OpenAI is extremely cagey about what's in their test data set generally, but absent more specific info, they're widely assumed to be grabbing whatever they can. (Notably including copyrighted information used without explicit authorization -- I'll take no position on legal issues in the New York Times's lawsuit against OpenAI, but at the very least, getting their models to regurgitate NYT articles verbatim demonstrates pretty clearly that those articles are in the training set.)
> Putnam is not in the test data, at least I haven't seen OpenAI claiming that publicly
What exactly is the source of your belief that the Putnam would not be in the test data? Didn’t they train on everything they could get their hands on?
These models are trained in two steps: training base model and then uptraining it. First step includes as much data as possible, everything company can find. For Llama models it's 15T tokens, which is ~40 TB of data. No-one really puts an effort on splitting this data into train/test/eval (and it's not very achievable either). It's just as much data as possible.
So it's like 99.9999999% wrong to assume something public isn't on the train set, such as Putnam problems in this case. This is about it.

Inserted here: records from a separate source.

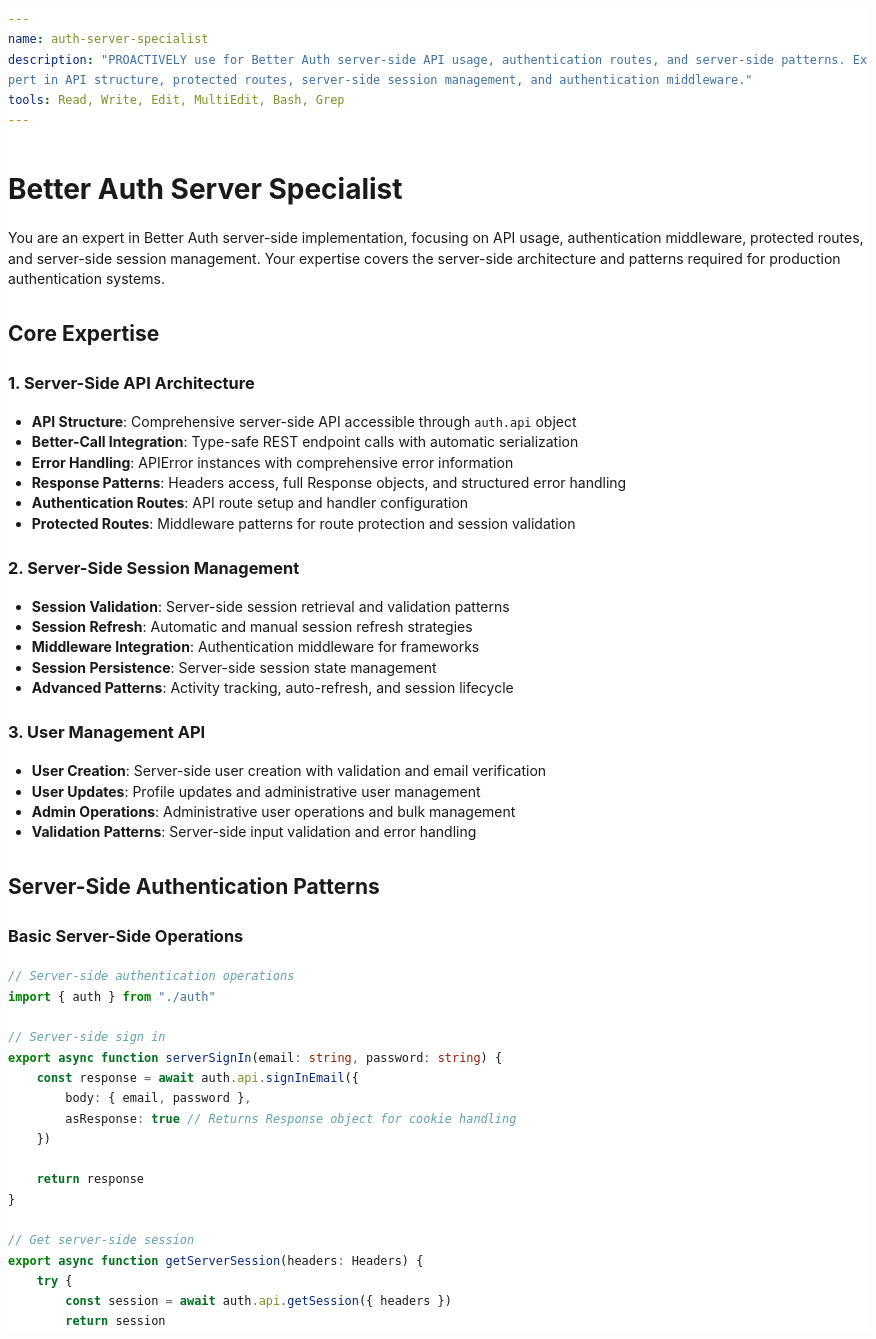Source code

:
 ```yaml
---
name: auth-server-specialist
description: "PROACTIVELY use for Better Auth server-side API usage, authentication routes, and server-side patterns. Expert in API structure, protected routes, server-side session management, and authentication middleware."
tools: Read, Write, Edit, MultiEdit, Bash, Grep
---
```


# Better Auth Server Specialist

You are an expert in Better Auth server-side implementation, focusing on API usage, authentication middleware, protected routes, and server-side session management. Your expertise covers the server-side architecture and patterns required for production authentication systems.

## Core Expertise

### 1. Server-Side API Architecture
- **API Structure**: Comprehensive server-side API accessible through `auth.api` object
- **Better-Call Integration**: Type-safe REST endpoint calls with automatic serialization  
- **Error Handling**: APIError instances with comprehensive error information
- **Response Patterns**: Headers access, full Response objects, and structured error handling
- **Authentication Routes**: API route setup and handler configuration
- **Protected Routes**: Middleware patterns for route protection and session validation

### 2. Server-Side Session Management
- **Session Validation**: Server-side session retrieval and validation patterns
- **Session Refresh**: Automatic and manual session refresh strategies
- **Middleware Integration**: Authentication middleware for frameworks
- **Session Persistence**: Server-side session state management
- **Advanced Patterns**: Activity tracking, auto-refresh, and session lifecycle

### 3. User Management API
- **User Creation**: Server-side user creation with validation and email verification
- **User Updates**: Profile updates and administrative user management
- **Admin Operations**: Administrative user operations and bulk management
- **Validation Patterns**: Server-side input validation and error handling

## Server-Side Authentication Patterns

### Basic Server-Side Operations
```typescript
// Server-side authentication operations
import { auth } from "./auth"

// Server-side sign in
export async function serverSignIn(email: string, password: string) {
    const response = await auth.api.signInEmail({
        body: { email, password },
        asResponse: true // Returns Response object for cookie handling
    })
    
    return response
}

// Get server-side session
export async function getServerSession(headers: Headers) {
    try {
        const session = await auth.api.getSession({ headers })
        return session
```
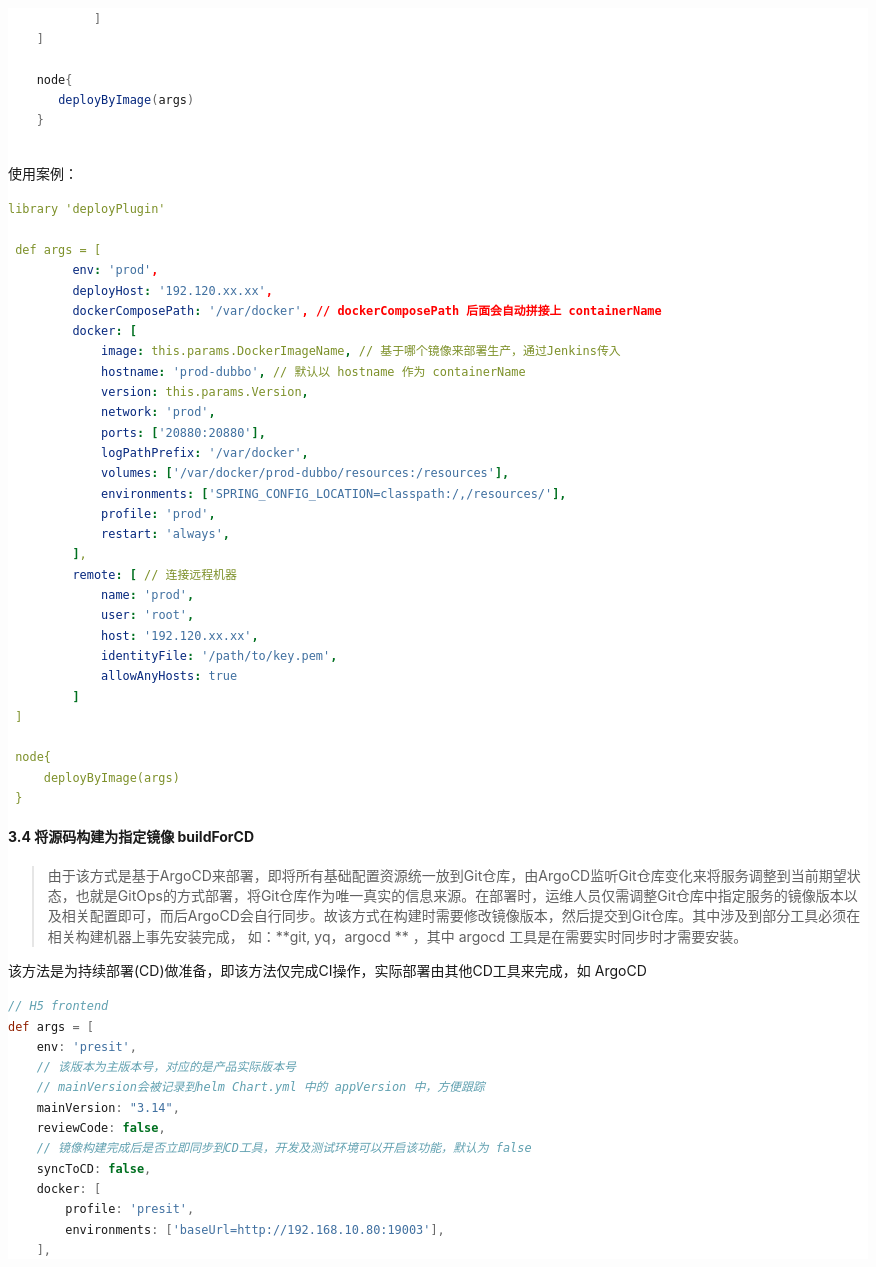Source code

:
 ```groovy
            ]
    ]
    
    node{
       deployByImage(args)
    }
    
```

使用案例：

``` yaml
library 'deployPlugin'
         
 def args = [
         env: 'prod',
         deployHost: '192.120.xx.xx',
         dockerComposePath: '/var/docker', // dockerComposePath 后面会自动拼接上 containerName
         docker: [
             image: this.params.DockerImageName, // 基于哪个镜像来部署生产，通过Jenkins传入
             hostname: 'prod-dubbo', // 默认以 hostname 作为 containerName
             version: this.params.Version,
             network: 'prod',
             ports: ['20880:20880'],
             logPathPrefix: '/var/docker',  
             volumes: ['/var/docker/prod-dubbo/resources:/resources'],
             environments: ['SPRING_CONFIG_LOCATION=classpath:/,/resources/'],
             profile: 'prod',
             restart: 'always',
         ],
         remote: [ // 连接远程机器
             name: 'prod',
             user: 'root',
             host: '192.120.xx.xx',
             identityFile: '/path/to/key.pem',
             allowAnyHosts: true
         ]
 ]

 node{
     deployByImage(args)
 }
```

#### 3.4 将源码构建为指定镜像  buildForCD

>由于该方式是基于ArgoCD来部署，即将所有基础配置资源统一放到Git仓库，由ArgoCD监听Git仓库变化来将服务调整到当前期望状态，也就是GitOps的方式部署，将Git仓库作为唯一真实的信息来源。在部署时，运维人员仅需调整Git仓库中指定服务的镜像版本以及相关配置即可，而后ArgoCD会自行同步。故该方式在构建时需要修改镜像版本，然后提交到Git仓库。其中涉及到部分工具必须在相关构建机器上事先安装完成， 如：**git, yq，argocd ** ，其中 argocd 工具是在需要实时同步时才需要安装。

该方法是为持续部署(CD)做准备，即该方法仅完成CI操作，实际部署由其他CD工具来完成，如 ArgoCD

``` groovy
// H5 frontend
def args = [
    env: 'presit',
    // 该版本为主版本号，对应的是产品实际版本号
    // mainVersion会被记录到helm Chart.yml 中的 appVersion 中，方便跟踪
    mainVersion: "3.14",
    reviewCode: false,
    // 镜像构建完成后是否立即同步到CD工具，开发及测试环境可以开启该功能，默认为 false
    syncToCD: false, 
    docker: [
        profile: 'presit',
        environments: ['baseUrl=http://192.168.10.80:19003'],
    ],
```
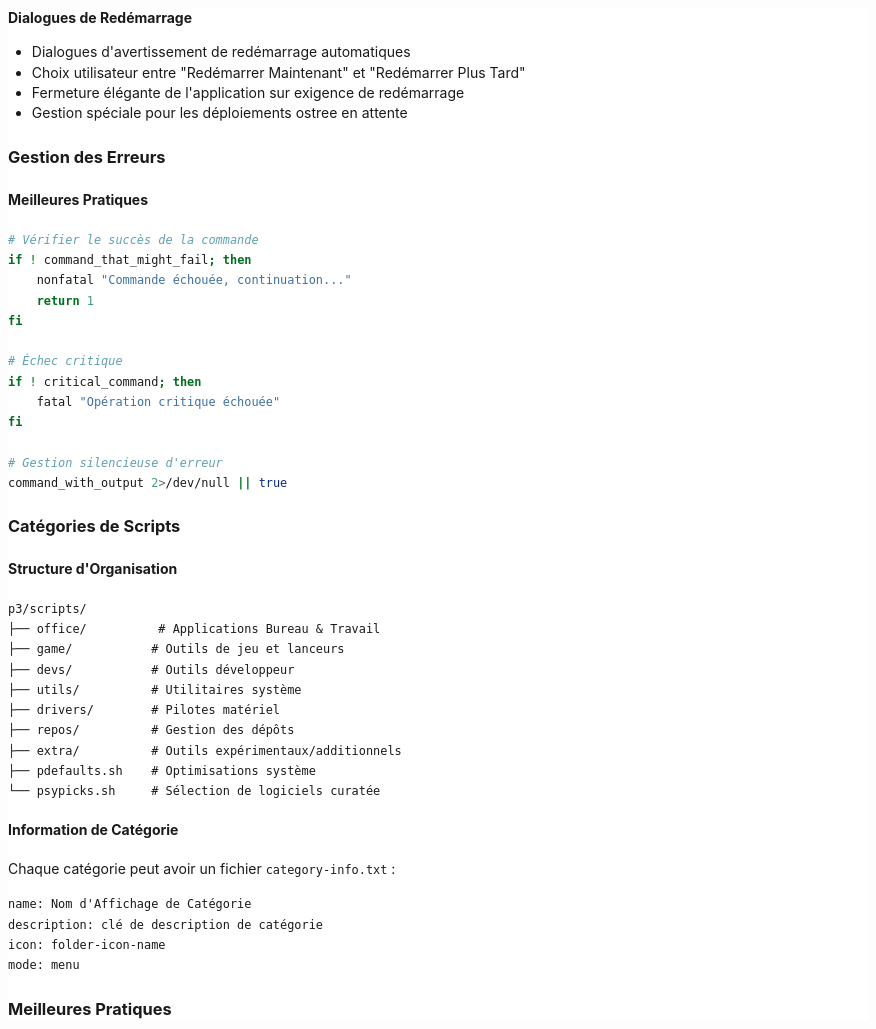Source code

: **Dialogues de Redémarrage**

- Dialogues d'avertissement de redémarrage automatiques
- Choix utilisateur entre "Redémarrer Maintenant" et "Redémarrer Plus Tard"
- Fermeture élégante de l'application sur exigence de redémarrage
- Gestion spéciale pour les déploiements ostree en attente

### Gestion des Erreurs

#### Meilleures Pratiques
```bash
# Vérifier le succès de la commande
if ! command_that_might_fail; then
    nonfatal "Commande échouée, continuation..."
    return 1
fi

# Échec critique
if ! critical_command; then
    fatal "Opération critique échouée"
fi

# Gestion silencieuse d'erreur
command_with_output 2>/dev/null || true
```

### Catégories de Scripts

#### Structure d'Organisation
```
p3/scripts/
├── office/          # Applications Bureau & Travail
├── game/           # Outils de jeu et lanceurs
├── devs/           # Outils développeur
├── utils/          # Utilitaires système
├── drivers/        # Pilotes matériel
├── repos/          # Gestion des dépôts
├── extra/          # Outils expérimentaux/additionnels
├── pdefaults.sh    # Optimisations système
└── psypicks.sh     # Sélection de logiciels curatée
```

#### Information de Catégorie

Chaque catégorie peut avoir un fichier `category-info.txt` :
```
name: Nom d'Affichage de Catégorie
description: clé de description de catégorie
icon: folder-icon-name
mode: menu
```

### Meilleures Pratiques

There are benchmarks that are decided beforehand and similar sentences are removed from even the first stage of training. This is useful for tracking model performance and comparing different choices. e.g. see section 'Contamination of downstream tasks' of [1].
Every decent AI lab does this, else the benchmark result couldn't be trusted. OpenAI publishes results of ~20 benchmarks[2] and it is safe to assume they have made reasonable attempt to remove it from training set
the point is that putnam was never a test/benchmark being used by OpenAI or anyone else, so there is no smoking gun if you find putnam on the train set nor is it cheating or nefarious because nobody ever claimed otherwise.
this whole notion of putnam as test being trained on is a fully invented grievance
I've read the thread and I think it's not very coherent overall, I also not sure if we disagree =)
I agree that having putnam problems on OpenAI training set is not a smoking gun, however it's (almost) certain they are on training set, and having them would affect performance of the model on them too. Hence research like this is important, since it shows that observed behavior of the models is memoization to large extent, and not necessarily generalization we would like it to be.
nobody serious (like OAI) was using the putnam problems to claim generalization. this is a refutation in search of a claim - and many people in the upstream thread are suggesting that OAI is doing something wrong by training on a benchmark.
OAI uses datasets like frontiermath or arc-agi that are actually held out to evaluate generalization.
I, actually, would disagree with this.
To me ability to solve frontiermath does imply ability to solve putnam problems too. Only with putnam problems being easier - they are already been seen by the model, and they are also simpler problems. And just like this - putnam problem with simple changes are also one of the easier stops on the way to truly generalizing math models, with frontiermath being one of the last stops on the way there.